Siena Parker joined Penguin Random House, the UK’s largest publisher, in the spring of 2015 as the company’s first ever corporate responsibility manager. With a strong mandate from CEO Tom Weldon, but no pre-existing strategy or goals, Siena’s first challenge was to unite the disparate CR activity in a way that helped to differentiate the brand and convince colleagues that CR was about more than charity fundraising and recycling.
Setting the Scene
Siena began the process with a materiality assessment, using an external stakeholder survey with a selection of authors, literary agents, customers and suppliers; a colleague survey and a consumer survey using a panel of over 2,000 readers to discover the issues that mattered most to stakeholders.The result was clear: creativity.

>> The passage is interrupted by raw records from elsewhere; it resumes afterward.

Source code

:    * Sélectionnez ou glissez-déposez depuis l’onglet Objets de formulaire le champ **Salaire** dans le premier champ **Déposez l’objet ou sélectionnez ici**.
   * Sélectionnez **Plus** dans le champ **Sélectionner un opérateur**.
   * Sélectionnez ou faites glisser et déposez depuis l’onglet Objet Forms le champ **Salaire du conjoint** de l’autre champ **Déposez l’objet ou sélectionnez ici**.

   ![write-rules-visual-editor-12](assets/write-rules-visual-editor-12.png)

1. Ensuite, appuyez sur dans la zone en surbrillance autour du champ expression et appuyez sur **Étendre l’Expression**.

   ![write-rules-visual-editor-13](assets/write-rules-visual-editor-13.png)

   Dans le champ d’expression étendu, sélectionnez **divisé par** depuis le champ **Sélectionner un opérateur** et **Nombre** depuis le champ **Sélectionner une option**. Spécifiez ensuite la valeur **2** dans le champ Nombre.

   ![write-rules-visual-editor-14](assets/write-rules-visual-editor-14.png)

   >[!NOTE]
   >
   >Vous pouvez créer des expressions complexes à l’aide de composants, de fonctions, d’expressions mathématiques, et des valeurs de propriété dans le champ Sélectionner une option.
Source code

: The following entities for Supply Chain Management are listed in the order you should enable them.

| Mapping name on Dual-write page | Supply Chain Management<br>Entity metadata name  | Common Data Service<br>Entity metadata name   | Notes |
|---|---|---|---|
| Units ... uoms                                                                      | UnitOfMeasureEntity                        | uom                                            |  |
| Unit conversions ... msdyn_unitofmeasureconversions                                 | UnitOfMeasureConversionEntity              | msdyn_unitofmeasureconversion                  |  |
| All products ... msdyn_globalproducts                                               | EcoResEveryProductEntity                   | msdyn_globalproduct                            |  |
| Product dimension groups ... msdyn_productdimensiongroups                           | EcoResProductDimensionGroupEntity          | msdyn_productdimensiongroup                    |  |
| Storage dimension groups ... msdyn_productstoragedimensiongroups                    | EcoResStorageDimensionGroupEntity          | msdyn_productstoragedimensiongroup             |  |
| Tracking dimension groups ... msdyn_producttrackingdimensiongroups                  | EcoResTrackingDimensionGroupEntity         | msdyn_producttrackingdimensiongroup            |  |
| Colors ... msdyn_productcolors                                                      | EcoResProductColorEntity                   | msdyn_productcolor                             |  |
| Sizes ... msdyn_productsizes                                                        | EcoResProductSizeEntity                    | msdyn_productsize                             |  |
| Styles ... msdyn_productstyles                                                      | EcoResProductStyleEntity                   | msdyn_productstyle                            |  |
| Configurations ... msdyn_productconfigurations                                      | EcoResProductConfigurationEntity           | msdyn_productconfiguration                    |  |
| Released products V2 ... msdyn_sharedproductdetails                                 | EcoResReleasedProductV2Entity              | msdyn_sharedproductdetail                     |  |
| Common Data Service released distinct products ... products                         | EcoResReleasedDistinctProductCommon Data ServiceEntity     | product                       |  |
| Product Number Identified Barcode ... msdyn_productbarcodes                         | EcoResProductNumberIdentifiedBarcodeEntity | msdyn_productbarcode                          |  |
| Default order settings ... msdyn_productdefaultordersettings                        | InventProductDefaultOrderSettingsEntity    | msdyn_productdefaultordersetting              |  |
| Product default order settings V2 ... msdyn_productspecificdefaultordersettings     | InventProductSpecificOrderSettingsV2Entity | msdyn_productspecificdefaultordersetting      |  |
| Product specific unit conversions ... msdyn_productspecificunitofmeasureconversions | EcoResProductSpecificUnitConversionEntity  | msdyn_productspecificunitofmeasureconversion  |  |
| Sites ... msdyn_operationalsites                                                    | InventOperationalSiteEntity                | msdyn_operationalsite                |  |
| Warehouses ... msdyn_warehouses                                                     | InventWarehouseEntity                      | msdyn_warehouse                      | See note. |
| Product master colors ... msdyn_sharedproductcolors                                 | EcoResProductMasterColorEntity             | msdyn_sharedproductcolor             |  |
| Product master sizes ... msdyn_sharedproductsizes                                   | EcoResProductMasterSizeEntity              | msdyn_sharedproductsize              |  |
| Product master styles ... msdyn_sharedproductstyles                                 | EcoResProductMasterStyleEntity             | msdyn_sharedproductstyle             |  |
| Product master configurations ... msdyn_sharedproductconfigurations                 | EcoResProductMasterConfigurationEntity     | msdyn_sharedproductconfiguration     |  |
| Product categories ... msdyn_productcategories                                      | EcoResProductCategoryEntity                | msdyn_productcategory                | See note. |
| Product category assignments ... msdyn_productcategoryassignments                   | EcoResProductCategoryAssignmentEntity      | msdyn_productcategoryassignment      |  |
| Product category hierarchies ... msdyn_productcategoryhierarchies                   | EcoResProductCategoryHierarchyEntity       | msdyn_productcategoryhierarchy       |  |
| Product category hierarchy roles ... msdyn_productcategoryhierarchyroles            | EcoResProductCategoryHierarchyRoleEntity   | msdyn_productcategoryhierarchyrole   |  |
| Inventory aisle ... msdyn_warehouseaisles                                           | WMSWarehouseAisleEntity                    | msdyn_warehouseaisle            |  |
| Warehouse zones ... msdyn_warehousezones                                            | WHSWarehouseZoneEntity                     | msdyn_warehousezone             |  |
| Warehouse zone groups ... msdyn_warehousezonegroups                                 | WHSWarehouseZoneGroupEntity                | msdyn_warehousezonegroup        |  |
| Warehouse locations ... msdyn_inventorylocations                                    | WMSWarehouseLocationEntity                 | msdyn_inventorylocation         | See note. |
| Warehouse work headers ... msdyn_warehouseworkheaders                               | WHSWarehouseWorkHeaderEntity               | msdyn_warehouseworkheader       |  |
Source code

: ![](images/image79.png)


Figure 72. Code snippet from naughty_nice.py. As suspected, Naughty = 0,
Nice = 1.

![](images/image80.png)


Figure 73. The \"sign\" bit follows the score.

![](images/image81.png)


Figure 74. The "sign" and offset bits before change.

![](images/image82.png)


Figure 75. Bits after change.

Using the output of the materiality assessment, Siena worked together with stakeholders across the business to develop the company’s 'Creative Responsibility' strategy.
Closing the creativity gap
An evolution beyond ‘Corporate Responsibility’, which had lost much of its currency for engagement within the organisation, ‘Creative Responsibility’ speaks to the heart of the business and addressing the creativity gap provides a core strategic focus.
Rooted in the inequalities of society, the creativity gap is the gap between having creative potential and being given the opportunity to achieve it.By focusing the strategy on helping to address that gap, Siena was able to bring together the four pillars of Reading, Diversity, Community and Sustainability in a way that was both meaningful and consistent with the values and culture of the business.
Achieving Rapid Social Impact
Delivering a manifesto for action
The Creative Responsibility Manifesto, which summarised the four pillars of the strategy and outlined ways in which employees could get involved with each, was launched in November by the CEO at an all staff briefing.
Siena then delivered some 35 + presentations to teams across the organisation, tailoring the messages to each team and exploring the details of the strategy and its relevance to colleagues working across the business in sales, distribution and publishing to name just a few.
Within a month of the launch of the Creative Responsibility Manifesto, ten percent of the workforce had signed up to play a part in one or more of the pillars – a figure that has since risen to 20 percent, far surpassing expectations of a workforce with around 50 percent shift workers.
Creating a Lasting Legacy
Use being ‘new’ as door opener
As a team of one, Siena has already made a big impact at Penguin Random House in her first 12 months. Her advice to anyone else starting in a new role is to use the fact that you’re new to have as many conversations as you can with as many people as possible.
Advice for Creating Positive Impact
“Being new to an organisation is a wonderful excuse to knock on doors and ask lots of questions, so take advantage of the opportunity while you can.”